Crude oil prices sold off ahead of expiration as traders had their eyes on the skies and not their trading screens. Oil was eclipsed on a day where stock market volumes dried up and it seemed that traders ran for cover ahead of expiration. OPEC punted at their technical meeting and put off a decision to extend until their November meeting.
Today is the September expiration and we are bouncing off support as we look to the heart of the shoulder season when gasoline demand dips and refineries go into maintenance. Yet a drop in U.S. oil rig counts and reports that BHP Billiton is getting out of the U.S. shale business is raising questions about the level of U.S. oil production going forward. The oil market most likely will have to prepare for another big drop in U.S. crude supply that will come after the September contract is history.
The market should be expecting a big drop in crude oil supply. Genscape, the private forecasting firm, reported that crude supply in the Cushing, Oklahoma delivery point had fallen by over 1.0 million barrels last week. Cushing, Okla., was the one bright spot for oil bears as it had seen some increases even as the U.S. Gulf coast inventories fell at a record pace.

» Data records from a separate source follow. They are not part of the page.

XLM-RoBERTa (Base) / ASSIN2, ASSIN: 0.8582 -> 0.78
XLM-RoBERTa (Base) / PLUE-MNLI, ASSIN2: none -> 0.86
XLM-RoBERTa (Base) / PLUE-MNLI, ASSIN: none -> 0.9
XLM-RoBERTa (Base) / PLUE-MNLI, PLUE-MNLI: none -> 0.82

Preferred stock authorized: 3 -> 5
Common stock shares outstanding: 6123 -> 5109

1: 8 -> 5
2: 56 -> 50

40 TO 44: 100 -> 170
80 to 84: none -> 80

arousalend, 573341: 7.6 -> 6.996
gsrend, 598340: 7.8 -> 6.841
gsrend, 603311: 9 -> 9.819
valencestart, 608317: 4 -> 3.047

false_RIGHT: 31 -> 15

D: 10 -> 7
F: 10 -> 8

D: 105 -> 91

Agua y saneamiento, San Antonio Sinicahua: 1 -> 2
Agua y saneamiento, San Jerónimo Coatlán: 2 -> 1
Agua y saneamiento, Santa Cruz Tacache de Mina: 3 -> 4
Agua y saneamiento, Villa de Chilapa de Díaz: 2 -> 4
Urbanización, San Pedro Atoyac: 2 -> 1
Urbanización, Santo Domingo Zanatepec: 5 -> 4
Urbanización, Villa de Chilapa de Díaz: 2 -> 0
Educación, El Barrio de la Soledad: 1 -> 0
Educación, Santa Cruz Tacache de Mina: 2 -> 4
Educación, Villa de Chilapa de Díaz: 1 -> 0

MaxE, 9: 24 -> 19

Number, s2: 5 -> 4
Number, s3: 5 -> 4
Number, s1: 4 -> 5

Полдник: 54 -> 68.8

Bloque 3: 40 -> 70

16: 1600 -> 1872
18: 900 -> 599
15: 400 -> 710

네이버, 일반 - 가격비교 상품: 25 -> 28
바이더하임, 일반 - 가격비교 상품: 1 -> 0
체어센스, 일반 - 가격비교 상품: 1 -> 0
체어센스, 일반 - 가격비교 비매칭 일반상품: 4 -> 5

Refiner demand for oil is still at a record high and a lot of oil that is in storage is too light for many refiners to run. That suggests that supply of ready to use oil is tighter and it is one reason the bull oil spread should continue to work.
We are feeling the weight of OPEC production cuts especially the heavy oil from Saudi Arabia and Venezuela. U.S. commercial crude inventories have fallen by almost 13% from their March peaks to 466.5 million barrels according to EIA data.
Shale dump. BHP Billiton Ltd, after pressure from activist investors, are selling its onshore U.S. oil-and-gas operations as they have been losing big money in the U.S. shale play. The company spent big on shale but it has not yielded a return as the conglomerate was just too big and clunky to squeeze profits out of an increasingly difficult and complicated shale oil play. The company claimed that the United States was not its core play and after earnings that came in shy of expectations, were forced to admit that the shale play is better left to someone else. They were under pressure from New York hedge fund Elliott Management Corp. who slammed the company for wasting billions of dollars in the U.S. shale patch. The company got caught up in the shale hype and overspent for assets and is now pulling back from the shale space.
This should be a warning for other shale producers. Years ago we talked about the upside of the U.S. shale market long before most people understood how dynamic it could be. Yet the rush to jump in at any price was a mistake because one must consider shale limitations. With deep decline rates and the need to keep on drilling, it is imperative that you keep your well head economics in a realistic place. Shale will be explosive again in the next decade and BHP might miss out when it comes back.
In the meantime we are starting to see more signs that U.S. oil output from shale may be peaking. Not only do we see the rig count topping out, the production of oil per well continues to fall. The best shale play areas have been picked over and shale players may have to drill more to keep production levels rising. We have been warning about this for months and now others are starting to see the evidence that this is happening.